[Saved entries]
★ ★ ★ ★ ★ ★ ★

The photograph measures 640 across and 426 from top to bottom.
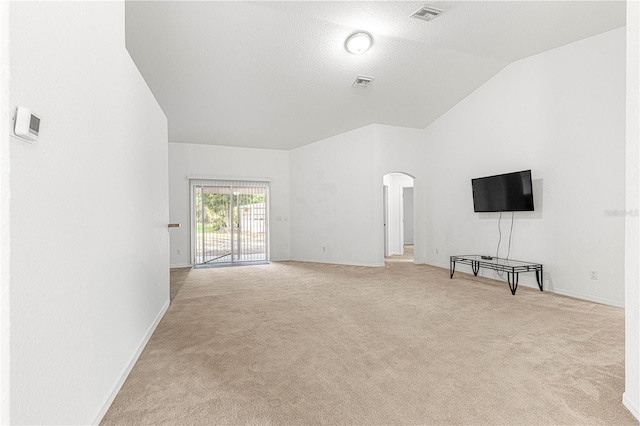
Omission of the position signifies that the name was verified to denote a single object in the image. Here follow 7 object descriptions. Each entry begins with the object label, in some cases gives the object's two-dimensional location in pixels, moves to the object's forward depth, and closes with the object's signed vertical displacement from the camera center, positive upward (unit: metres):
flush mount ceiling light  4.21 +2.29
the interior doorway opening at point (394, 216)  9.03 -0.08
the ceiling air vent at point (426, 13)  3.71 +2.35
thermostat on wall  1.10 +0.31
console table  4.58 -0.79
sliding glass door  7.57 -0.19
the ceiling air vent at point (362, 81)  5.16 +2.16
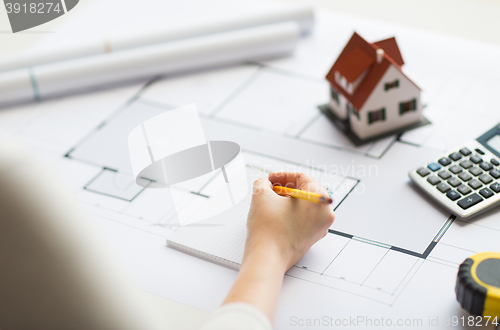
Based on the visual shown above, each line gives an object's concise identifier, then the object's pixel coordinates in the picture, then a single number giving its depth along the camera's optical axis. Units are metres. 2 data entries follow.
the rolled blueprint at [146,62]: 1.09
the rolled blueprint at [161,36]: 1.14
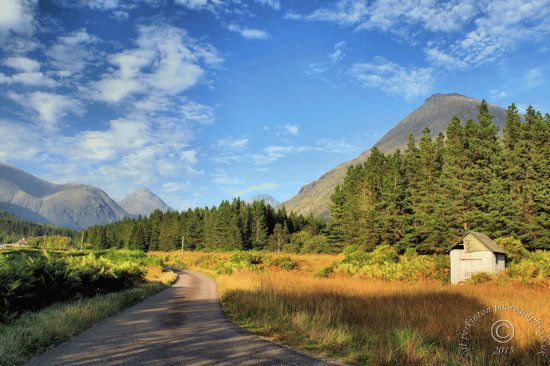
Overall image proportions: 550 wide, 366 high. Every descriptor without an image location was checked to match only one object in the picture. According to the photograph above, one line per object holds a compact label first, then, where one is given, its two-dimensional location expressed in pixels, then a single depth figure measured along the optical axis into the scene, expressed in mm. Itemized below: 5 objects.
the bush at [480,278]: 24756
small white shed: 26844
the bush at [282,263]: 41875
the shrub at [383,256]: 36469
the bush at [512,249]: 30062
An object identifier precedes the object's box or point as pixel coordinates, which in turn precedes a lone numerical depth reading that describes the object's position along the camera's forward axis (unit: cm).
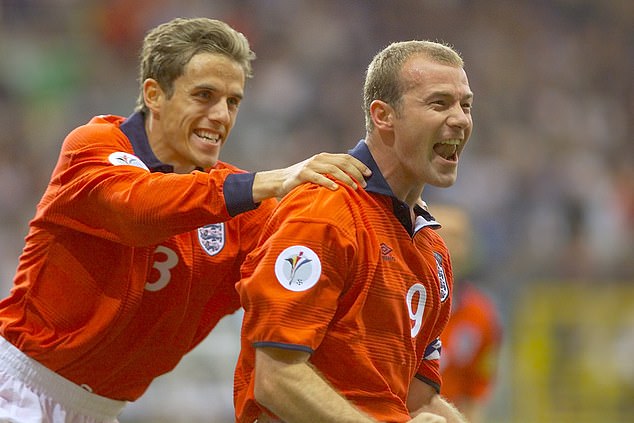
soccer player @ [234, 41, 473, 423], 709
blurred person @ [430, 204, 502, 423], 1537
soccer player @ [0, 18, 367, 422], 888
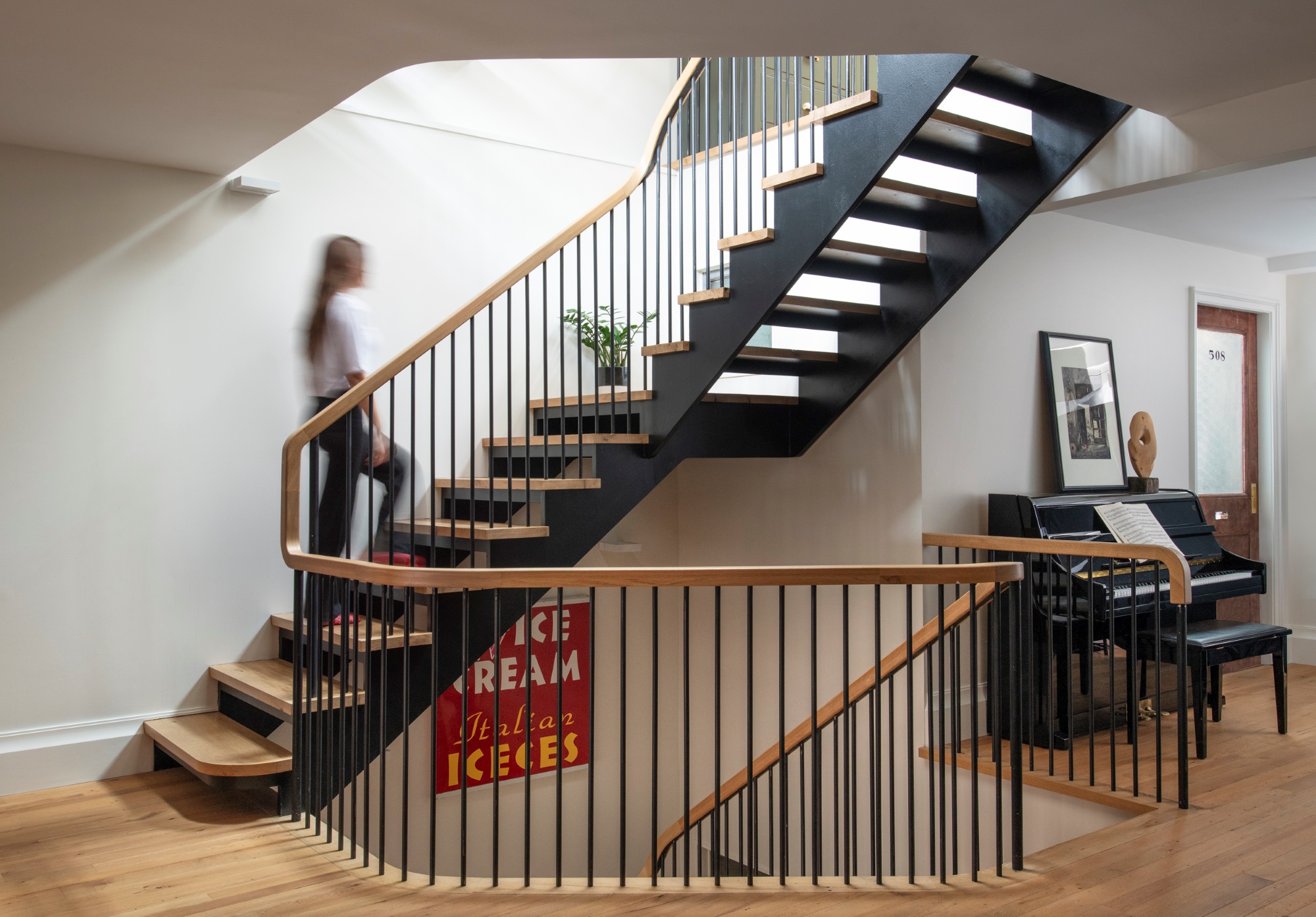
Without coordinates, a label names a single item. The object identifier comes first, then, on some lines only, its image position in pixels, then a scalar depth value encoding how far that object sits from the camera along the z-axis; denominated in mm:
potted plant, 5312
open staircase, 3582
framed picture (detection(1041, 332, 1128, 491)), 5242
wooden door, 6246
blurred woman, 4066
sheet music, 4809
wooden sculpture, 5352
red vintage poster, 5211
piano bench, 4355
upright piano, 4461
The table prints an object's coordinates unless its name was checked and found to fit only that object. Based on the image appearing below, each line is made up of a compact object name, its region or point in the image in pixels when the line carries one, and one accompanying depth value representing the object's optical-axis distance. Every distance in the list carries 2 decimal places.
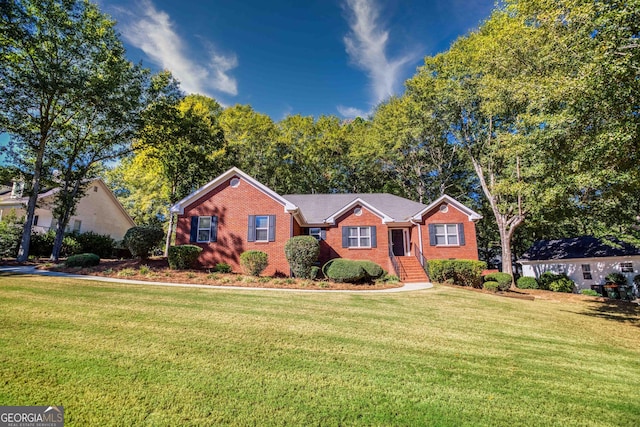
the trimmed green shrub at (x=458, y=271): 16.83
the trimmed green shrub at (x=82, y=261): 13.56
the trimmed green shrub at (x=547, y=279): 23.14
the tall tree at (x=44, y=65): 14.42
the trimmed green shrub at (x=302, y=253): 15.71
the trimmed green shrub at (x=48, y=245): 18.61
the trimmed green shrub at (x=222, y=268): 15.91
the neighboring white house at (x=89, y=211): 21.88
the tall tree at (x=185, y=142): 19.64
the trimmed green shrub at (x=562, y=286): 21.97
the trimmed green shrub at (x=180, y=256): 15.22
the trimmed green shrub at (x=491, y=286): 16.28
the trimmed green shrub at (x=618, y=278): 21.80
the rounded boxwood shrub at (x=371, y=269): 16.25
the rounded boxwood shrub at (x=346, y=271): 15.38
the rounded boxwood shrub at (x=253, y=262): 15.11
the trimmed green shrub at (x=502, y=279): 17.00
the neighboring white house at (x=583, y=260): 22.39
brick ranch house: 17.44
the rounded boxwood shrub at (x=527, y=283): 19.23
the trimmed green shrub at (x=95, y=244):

★ ★ ★ ★ ★ ★ ★

PROBLEM DESCRIPTION: Only the text of the entries above, transcribed exactly, should be given; leave out pictures.

RESPONSE:
The photograph measures 640 across and 426 from top to bottom.
Omission of the position signifies that the name was verified to denote a single object in the image. Here follow 7 object descriptions. Each entry begins with the object label, in some cases gives the object's two-dimensional location in pixels, moves to the object's forward depth, and closes with the object's signed vertical displacement from the camera center, positive upward (unit: metres):
flush mount ceiling light  4.21 +2.29
the interior doorway opening at point (394, 216)  9.03 -0.08
the ceiling air vent at point (426, 13)  3.71 +2.35
thermostat on wall  1.10 +0.31
console table  4.58 -0.79
sliding glass door  7.57 -0.19
the ceiling air vent at point (362, 81)  5.16 +2.16
Based on the visual shown above, each line gives an object's concise identifier, then the object's pixel coordinates in the picture, then a single number giving its depth along the camera's optical axis. Units are metres. 2 data entries follow.
the rolled blueprint at [146,62]: 1.09
the rolled blueprint at [161,36]: 1.14
Overall image proportions: 550 wide, 366 high. Every descriptor without an image location was checked to match only one object in the picture. According to the photograph above, one line per object holds a compact label first, then, where one is given, its two-dimensional location expressed in pixels, then a single depth figure measured along the optical axis into the scene, expressed in mm. Itemized below: 5 objects.
the bush at [480,278]: 24756
small white shed: 26844
the bush at [282,263]: 41875
the shrub at [383,256]: 36469
the bush at [512,249]: 30062
An object identifier precedes the object's box or point as pixel coordinates, which in turn precedes a lone numerical depth reading that describes the object's position along the camera's forward axis (unit: cm).
soccer player @ [234, 41, 473, 423], 709
blurred person @ [430, 204, 502, 423], 1537
soccer player @ [0, 18, 367, 422], 888
Without coordinates, a label names a single item. The object identifier comes first, then, on some lines only, its image position in pixels, then a scalar depth value encoding how far that object sits from the camera along the z-axis; denominated in mm:
potted plant, 5312
open staircase, 3582
framed picture (detection(1041, 332, 1128, 491)), 5242
wooden door, 6246
blurred woman, 4066
sheet music, 4809
wooden sculpture, 5352
red vintage poster, 5211
piano bench, 4355
upright piano, 4461
The table prints an object's coordinates unless its name was checked and found to fit only that object. Based on the image appearing below, each line is made up of a compact object name, its region or point in the image in pixels when the line carries one, and one accompanying depth value representing the object's optical-axis distance. Every distance in the list carries 2 decimal places.
the trimmed green shrub at (x=458, y=271): 16.83
the trimmed green shrub at (x=82, y=261): 13.56
the trimmed green shrub at (x=547, y=279): 23.14
the tall tree at (x=44, y=65): 14.42
the trimmed green shrub at (x=302, y=253): 15.71
the trimmed green shrub at (x=48, y=245): 18.61
the trimmed green shrub at (x=222, y=268): 15.91
the neighboring white house at (x=89, y=211): 21.88
the tall tree at (x=185, y=142): 19.64
the trimmed green shrub at (x=562, y=286): 21.97
the trimmed green shrub at (x=180, y=256): 15.22
the trimmed green shrub at (x=491, y=286): 16.28
the trimmed green shrub at (x=618, y=278): 21.80
the rounded boxwood shrub at (x=371, y=269): 16.25
the rounded boxwood shrub at (x=346, y=271): 15.38
the rounded boxwood shrub at (x=253, y=262): 15.11
the trimmed green shrub at (x=502, y=279): 17.00
the neighboring white house at (x=583, y=260): 22.39
brick ranch house: 17.44
the rounded boxwood shrub at (x=527, y=283): 19.23
the trimmed green shrub at (x=95, y=244):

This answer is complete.